##### Exercise data #####
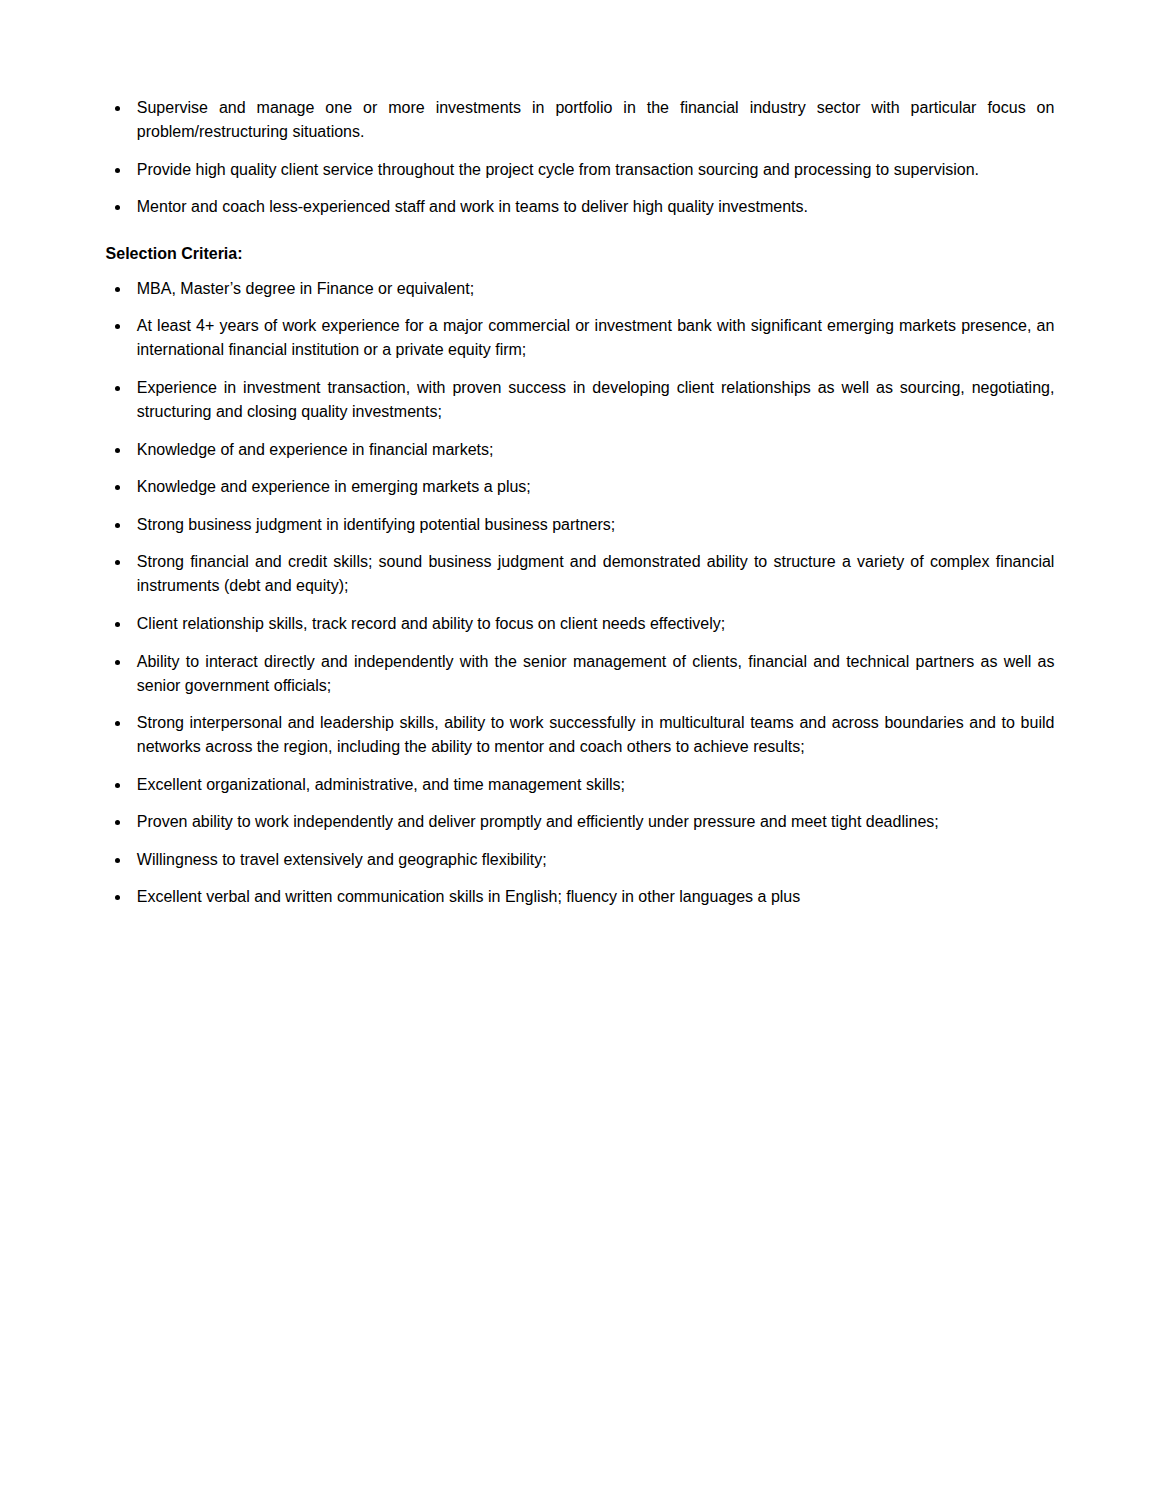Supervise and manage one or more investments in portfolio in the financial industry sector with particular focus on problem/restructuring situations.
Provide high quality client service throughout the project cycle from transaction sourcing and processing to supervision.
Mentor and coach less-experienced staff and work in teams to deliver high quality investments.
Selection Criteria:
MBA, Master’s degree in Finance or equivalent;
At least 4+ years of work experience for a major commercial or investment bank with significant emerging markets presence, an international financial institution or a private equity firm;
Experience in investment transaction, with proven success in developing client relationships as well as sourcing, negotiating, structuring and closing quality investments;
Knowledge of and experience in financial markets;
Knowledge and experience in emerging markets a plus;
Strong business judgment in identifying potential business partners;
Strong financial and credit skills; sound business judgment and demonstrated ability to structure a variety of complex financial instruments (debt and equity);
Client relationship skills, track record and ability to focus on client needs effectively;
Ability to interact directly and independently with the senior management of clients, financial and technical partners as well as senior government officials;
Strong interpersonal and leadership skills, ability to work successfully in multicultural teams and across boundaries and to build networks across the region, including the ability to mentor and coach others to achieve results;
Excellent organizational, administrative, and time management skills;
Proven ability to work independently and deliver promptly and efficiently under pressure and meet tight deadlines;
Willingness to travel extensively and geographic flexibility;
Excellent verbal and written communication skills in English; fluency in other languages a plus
#####
##### Exercise data #####
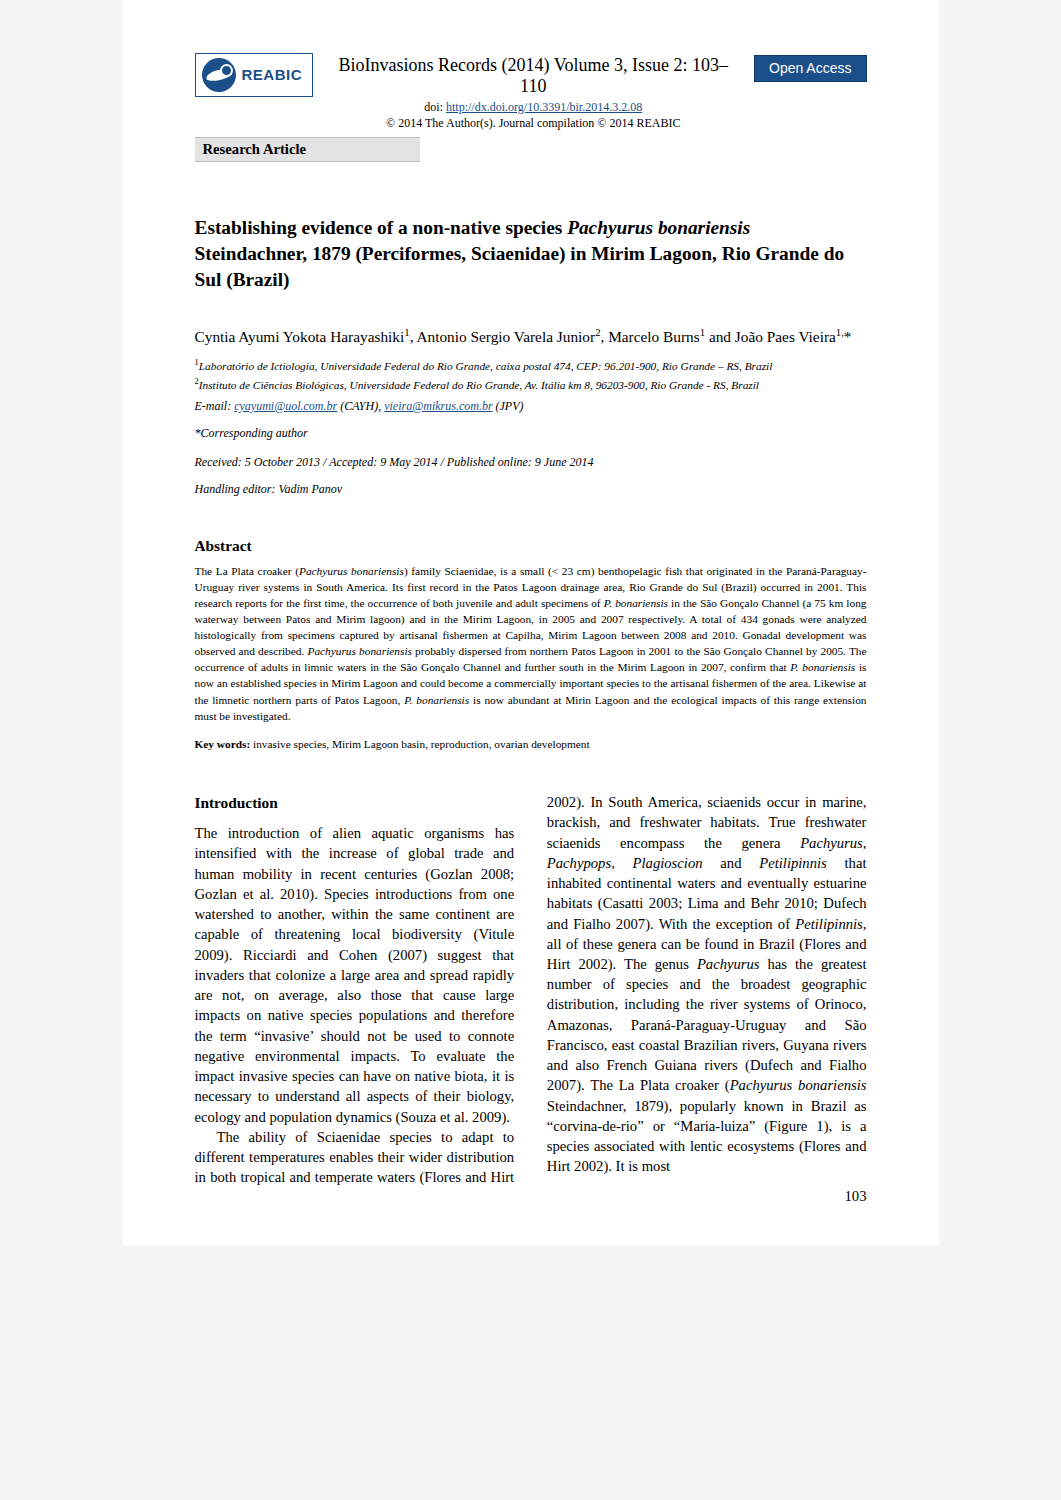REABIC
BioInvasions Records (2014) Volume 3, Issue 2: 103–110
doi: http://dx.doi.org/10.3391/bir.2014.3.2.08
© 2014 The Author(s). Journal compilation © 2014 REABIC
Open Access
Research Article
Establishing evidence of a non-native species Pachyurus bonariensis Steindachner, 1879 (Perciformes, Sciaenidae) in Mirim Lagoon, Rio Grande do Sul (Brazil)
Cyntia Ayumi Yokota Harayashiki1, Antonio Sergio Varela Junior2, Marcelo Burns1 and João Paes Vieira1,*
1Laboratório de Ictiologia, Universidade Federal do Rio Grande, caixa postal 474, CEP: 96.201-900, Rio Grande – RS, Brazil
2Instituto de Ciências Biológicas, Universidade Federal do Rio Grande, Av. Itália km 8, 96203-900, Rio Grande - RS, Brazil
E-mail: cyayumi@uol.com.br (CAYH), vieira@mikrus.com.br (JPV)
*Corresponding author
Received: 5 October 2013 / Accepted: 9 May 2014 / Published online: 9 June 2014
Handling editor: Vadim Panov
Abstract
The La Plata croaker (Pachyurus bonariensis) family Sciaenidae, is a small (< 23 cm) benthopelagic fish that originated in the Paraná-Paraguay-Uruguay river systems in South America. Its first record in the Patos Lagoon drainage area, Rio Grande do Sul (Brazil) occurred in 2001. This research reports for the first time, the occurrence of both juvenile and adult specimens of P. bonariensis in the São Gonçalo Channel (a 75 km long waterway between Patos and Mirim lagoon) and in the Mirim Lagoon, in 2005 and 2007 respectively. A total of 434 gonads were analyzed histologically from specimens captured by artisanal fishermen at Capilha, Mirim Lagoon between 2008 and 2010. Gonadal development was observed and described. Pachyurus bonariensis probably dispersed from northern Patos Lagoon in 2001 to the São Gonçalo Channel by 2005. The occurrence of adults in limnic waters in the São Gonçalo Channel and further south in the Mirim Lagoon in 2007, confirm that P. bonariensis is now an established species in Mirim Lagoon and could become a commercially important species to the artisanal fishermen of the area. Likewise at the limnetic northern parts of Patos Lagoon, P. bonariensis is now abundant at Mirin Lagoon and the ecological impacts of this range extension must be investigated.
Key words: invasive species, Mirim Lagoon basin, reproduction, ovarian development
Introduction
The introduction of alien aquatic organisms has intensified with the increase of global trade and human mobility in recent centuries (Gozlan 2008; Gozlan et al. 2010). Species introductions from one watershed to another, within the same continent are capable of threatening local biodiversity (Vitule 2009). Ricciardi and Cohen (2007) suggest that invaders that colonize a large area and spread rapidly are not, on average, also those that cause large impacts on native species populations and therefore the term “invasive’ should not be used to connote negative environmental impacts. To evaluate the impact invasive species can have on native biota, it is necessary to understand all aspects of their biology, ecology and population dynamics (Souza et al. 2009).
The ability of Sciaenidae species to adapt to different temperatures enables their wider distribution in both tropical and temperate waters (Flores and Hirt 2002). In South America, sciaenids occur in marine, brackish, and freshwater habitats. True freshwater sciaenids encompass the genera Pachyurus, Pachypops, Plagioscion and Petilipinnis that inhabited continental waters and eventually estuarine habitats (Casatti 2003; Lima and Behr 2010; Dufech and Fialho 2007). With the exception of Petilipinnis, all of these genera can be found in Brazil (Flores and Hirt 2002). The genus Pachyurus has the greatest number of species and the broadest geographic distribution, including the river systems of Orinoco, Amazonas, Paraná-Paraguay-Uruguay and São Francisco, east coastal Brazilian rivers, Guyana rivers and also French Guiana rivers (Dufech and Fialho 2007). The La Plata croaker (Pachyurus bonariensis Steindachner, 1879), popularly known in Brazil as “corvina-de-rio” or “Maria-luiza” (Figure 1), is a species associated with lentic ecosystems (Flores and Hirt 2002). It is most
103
#####
• **About this exercise**
Return only the number of lines in the listing that contain the string "teams".

• **Answer section**
2